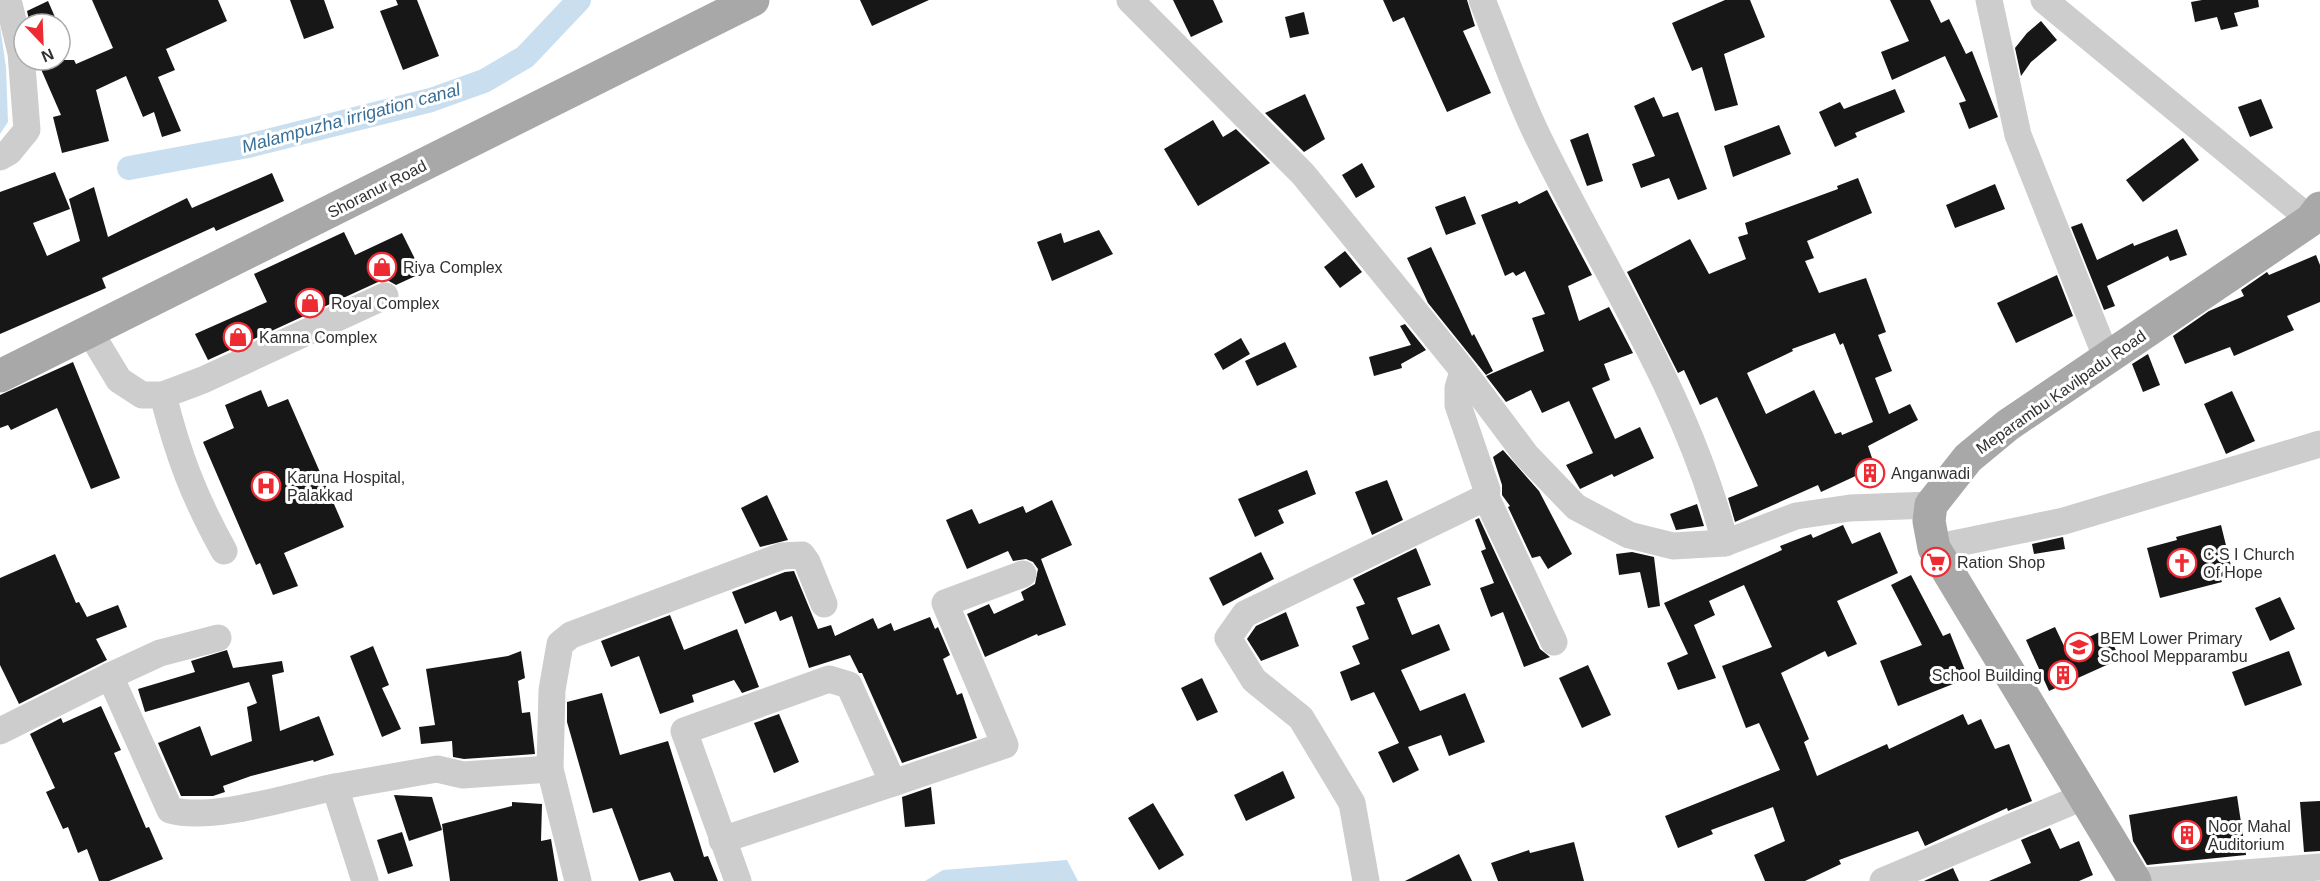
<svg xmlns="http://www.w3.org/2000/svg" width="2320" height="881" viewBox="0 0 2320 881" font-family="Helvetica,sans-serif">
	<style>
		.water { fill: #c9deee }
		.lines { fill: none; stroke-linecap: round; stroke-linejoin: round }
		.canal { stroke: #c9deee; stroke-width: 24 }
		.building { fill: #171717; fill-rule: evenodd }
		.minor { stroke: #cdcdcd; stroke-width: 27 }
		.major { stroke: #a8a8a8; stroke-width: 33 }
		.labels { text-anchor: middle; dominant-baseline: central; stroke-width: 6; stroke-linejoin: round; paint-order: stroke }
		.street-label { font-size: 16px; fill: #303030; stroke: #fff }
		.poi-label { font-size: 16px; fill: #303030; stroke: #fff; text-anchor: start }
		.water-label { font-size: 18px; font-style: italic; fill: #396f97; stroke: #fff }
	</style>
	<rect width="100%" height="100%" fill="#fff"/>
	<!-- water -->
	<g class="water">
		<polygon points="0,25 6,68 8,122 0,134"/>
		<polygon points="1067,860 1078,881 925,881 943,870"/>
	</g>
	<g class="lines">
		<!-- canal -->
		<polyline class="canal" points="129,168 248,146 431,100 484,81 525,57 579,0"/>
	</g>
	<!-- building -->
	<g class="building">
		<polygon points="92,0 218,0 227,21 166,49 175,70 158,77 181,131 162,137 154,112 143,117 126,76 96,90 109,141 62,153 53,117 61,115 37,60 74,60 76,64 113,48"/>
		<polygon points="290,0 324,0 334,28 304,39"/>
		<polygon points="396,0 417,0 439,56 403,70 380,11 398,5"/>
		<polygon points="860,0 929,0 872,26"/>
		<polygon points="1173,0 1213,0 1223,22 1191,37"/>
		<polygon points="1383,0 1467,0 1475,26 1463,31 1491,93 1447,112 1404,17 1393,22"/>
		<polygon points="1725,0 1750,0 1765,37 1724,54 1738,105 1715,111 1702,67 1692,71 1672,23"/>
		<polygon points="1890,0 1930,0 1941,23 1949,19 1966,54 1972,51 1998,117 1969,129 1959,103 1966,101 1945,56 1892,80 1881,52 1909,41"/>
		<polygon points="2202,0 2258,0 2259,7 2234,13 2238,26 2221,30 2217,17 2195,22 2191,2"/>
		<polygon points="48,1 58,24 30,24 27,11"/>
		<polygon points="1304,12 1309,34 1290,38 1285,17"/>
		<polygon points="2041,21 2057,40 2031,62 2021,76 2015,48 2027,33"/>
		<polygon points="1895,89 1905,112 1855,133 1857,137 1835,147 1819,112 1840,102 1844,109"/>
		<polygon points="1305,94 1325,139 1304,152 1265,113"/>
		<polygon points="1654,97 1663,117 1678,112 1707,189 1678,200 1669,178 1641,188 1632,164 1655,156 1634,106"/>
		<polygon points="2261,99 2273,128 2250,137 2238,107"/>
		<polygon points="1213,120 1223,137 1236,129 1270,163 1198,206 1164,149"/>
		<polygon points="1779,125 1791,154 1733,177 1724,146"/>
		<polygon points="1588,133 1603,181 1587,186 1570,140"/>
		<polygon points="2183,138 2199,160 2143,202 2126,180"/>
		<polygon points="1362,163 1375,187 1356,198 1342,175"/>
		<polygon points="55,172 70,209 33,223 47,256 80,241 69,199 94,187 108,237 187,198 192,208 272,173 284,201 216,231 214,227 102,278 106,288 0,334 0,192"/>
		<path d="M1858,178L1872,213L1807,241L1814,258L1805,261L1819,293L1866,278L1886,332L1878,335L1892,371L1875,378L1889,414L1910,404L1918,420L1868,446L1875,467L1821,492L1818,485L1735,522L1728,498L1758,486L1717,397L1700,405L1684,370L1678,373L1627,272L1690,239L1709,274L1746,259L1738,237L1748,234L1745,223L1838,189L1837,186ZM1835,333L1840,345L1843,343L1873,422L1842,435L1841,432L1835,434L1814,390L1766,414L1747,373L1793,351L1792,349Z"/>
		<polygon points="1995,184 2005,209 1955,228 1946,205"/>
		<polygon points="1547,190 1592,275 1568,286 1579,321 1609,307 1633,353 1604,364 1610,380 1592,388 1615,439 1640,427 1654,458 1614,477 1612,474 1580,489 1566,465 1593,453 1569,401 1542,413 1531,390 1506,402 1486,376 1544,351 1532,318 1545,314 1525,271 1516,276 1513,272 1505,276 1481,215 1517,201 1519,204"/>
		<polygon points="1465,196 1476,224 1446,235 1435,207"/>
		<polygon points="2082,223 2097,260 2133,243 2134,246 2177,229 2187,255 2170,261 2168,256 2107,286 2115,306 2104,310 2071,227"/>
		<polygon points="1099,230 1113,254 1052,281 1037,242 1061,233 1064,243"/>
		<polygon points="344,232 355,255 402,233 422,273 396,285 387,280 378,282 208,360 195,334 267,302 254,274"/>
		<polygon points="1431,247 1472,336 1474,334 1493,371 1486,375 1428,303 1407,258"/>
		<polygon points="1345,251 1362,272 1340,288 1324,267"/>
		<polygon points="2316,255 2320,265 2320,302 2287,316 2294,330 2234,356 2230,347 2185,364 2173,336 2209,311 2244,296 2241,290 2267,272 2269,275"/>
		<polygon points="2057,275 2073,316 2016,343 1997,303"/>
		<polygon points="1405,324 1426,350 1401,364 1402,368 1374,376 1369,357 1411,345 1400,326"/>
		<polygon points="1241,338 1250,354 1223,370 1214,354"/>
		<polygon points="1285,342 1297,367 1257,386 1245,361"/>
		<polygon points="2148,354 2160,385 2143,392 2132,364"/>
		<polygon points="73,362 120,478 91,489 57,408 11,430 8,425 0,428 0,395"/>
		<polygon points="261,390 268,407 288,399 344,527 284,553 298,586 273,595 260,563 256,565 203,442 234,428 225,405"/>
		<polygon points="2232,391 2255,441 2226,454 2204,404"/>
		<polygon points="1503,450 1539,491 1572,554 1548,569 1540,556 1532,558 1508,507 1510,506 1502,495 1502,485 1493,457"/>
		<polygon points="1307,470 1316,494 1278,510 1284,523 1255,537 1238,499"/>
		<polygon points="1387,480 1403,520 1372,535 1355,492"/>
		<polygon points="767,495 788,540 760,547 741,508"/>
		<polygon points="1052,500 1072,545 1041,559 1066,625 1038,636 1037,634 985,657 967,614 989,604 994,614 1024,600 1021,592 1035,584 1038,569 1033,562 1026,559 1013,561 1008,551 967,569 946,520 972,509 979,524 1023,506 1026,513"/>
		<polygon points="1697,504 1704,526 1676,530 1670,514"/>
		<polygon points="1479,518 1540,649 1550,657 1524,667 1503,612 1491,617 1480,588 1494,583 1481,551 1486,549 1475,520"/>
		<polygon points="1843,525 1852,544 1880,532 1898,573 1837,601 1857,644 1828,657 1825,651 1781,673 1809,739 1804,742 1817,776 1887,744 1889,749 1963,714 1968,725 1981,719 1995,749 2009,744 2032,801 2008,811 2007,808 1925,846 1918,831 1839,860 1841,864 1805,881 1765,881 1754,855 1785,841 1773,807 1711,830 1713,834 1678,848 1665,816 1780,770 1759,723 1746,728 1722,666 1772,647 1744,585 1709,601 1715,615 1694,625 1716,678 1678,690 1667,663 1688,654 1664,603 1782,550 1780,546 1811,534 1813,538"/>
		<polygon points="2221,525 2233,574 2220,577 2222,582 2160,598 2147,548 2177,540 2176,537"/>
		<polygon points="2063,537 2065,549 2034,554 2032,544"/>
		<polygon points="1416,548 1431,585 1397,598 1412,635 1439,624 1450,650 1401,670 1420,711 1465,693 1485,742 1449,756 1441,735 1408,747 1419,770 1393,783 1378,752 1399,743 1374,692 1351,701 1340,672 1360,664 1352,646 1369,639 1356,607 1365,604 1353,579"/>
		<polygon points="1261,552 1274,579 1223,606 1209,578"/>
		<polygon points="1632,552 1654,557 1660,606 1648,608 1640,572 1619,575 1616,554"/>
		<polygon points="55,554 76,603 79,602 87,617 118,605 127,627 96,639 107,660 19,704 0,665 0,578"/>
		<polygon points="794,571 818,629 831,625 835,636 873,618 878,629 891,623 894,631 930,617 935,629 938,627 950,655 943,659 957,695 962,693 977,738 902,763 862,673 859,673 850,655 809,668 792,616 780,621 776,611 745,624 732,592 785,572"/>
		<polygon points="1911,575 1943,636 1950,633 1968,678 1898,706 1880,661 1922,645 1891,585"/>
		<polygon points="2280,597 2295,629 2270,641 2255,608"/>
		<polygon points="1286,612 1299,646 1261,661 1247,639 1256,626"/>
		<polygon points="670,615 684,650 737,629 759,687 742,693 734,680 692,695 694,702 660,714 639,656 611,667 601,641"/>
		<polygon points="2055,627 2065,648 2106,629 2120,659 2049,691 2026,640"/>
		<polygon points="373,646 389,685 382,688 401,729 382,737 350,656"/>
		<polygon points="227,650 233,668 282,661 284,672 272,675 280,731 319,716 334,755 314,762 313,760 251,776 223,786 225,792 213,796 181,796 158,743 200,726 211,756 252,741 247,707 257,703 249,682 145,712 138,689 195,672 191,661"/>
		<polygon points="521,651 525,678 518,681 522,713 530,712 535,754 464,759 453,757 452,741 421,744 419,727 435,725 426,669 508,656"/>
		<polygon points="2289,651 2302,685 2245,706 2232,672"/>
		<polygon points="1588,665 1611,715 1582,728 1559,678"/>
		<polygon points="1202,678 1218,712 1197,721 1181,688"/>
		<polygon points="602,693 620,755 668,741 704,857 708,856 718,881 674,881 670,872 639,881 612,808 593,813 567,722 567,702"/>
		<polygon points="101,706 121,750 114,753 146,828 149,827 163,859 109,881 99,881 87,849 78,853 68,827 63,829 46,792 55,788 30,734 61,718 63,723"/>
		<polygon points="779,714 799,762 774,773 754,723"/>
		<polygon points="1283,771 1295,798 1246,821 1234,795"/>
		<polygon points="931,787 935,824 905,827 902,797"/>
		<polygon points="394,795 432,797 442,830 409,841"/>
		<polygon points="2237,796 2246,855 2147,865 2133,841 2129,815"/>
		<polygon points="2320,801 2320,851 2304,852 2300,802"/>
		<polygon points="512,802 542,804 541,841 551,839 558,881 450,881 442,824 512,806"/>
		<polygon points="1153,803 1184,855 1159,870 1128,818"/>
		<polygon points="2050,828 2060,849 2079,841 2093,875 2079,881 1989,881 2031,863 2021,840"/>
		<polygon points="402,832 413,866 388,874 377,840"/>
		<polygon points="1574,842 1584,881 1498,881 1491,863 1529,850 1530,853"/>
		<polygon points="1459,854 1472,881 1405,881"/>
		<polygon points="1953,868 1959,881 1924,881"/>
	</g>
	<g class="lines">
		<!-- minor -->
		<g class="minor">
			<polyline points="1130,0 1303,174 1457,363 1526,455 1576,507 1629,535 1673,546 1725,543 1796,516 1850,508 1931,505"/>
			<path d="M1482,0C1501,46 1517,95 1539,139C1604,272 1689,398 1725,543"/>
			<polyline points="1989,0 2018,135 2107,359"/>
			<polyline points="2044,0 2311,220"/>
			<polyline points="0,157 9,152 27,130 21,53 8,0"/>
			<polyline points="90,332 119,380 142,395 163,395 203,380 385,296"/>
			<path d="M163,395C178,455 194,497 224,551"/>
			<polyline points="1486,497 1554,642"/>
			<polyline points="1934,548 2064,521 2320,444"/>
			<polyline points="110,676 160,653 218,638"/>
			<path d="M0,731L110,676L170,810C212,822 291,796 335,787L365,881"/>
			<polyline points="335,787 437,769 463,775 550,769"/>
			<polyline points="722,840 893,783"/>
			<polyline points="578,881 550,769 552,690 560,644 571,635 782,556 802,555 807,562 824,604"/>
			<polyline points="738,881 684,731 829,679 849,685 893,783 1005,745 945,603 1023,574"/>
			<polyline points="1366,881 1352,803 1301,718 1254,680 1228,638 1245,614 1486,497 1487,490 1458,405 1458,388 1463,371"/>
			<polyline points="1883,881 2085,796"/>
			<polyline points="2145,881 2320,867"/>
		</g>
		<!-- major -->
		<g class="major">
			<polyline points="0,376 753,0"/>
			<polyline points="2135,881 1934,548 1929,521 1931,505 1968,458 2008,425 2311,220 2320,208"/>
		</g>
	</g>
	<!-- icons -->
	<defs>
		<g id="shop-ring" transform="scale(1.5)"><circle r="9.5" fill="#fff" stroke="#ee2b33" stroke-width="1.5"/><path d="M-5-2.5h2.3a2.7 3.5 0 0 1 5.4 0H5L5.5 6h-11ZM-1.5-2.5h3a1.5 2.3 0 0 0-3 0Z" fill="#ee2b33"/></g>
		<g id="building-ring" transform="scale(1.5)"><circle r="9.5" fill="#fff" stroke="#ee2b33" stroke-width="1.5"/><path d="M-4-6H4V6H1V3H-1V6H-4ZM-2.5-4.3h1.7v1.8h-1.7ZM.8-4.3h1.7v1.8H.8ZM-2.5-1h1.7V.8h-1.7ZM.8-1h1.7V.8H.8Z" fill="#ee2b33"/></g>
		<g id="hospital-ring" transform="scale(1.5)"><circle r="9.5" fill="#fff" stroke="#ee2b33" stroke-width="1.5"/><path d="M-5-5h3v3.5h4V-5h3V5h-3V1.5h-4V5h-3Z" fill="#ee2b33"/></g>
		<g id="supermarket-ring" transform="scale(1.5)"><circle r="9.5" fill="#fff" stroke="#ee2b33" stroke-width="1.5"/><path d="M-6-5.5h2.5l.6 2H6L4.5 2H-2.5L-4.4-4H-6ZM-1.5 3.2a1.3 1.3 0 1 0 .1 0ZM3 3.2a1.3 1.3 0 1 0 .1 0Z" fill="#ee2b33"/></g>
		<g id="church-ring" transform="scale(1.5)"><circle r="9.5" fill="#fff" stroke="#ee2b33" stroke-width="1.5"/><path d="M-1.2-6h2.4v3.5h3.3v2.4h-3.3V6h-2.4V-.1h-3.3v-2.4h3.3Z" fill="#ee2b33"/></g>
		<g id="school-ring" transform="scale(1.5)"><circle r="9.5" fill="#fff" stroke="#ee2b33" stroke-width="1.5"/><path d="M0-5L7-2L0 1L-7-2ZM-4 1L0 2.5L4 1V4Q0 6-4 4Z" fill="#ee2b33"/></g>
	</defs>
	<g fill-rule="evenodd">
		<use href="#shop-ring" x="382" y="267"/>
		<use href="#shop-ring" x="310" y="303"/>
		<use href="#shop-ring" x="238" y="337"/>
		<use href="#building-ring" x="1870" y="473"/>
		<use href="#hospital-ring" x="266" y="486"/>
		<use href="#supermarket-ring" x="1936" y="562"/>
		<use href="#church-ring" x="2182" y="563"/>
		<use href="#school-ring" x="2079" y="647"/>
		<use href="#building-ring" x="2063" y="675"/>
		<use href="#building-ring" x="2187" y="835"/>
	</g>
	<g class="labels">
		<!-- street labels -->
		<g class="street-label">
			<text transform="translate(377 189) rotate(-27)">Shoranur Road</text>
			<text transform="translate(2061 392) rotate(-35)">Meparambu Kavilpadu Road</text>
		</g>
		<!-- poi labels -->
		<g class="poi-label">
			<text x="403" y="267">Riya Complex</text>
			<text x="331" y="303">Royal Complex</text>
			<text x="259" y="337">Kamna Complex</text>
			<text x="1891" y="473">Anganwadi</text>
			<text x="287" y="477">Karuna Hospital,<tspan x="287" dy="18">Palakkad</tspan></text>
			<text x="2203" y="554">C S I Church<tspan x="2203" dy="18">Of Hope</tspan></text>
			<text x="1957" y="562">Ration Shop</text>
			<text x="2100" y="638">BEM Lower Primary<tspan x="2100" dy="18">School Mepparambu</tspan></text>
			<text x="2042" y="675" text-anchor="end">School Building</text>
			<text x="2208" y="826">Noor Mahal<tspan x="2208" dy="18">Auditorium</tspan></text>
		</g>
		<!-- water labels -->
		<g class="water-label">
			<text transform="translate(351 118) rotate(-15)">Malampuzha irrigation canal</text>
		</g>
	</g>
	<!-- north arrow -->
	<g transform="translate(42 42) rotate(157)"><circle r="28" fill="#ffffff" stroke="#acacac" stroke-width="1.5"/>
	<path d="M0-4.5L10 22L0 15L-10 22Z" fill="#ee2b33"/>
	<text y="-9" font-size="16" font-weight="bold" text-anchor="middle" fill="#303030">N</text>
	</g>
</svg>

> Instructions for the task: Read through the entries above, and wherever a line holds the string "round", copy it.

> Solution to this task:
		.lines { fill: none; stroke-linecap: round; stroke-linejoin: round }
		.labels { text-anchor: middle; dominant-baseline: central; stroke-width: 6; stroke-linejoin: round; paint-order: stroke }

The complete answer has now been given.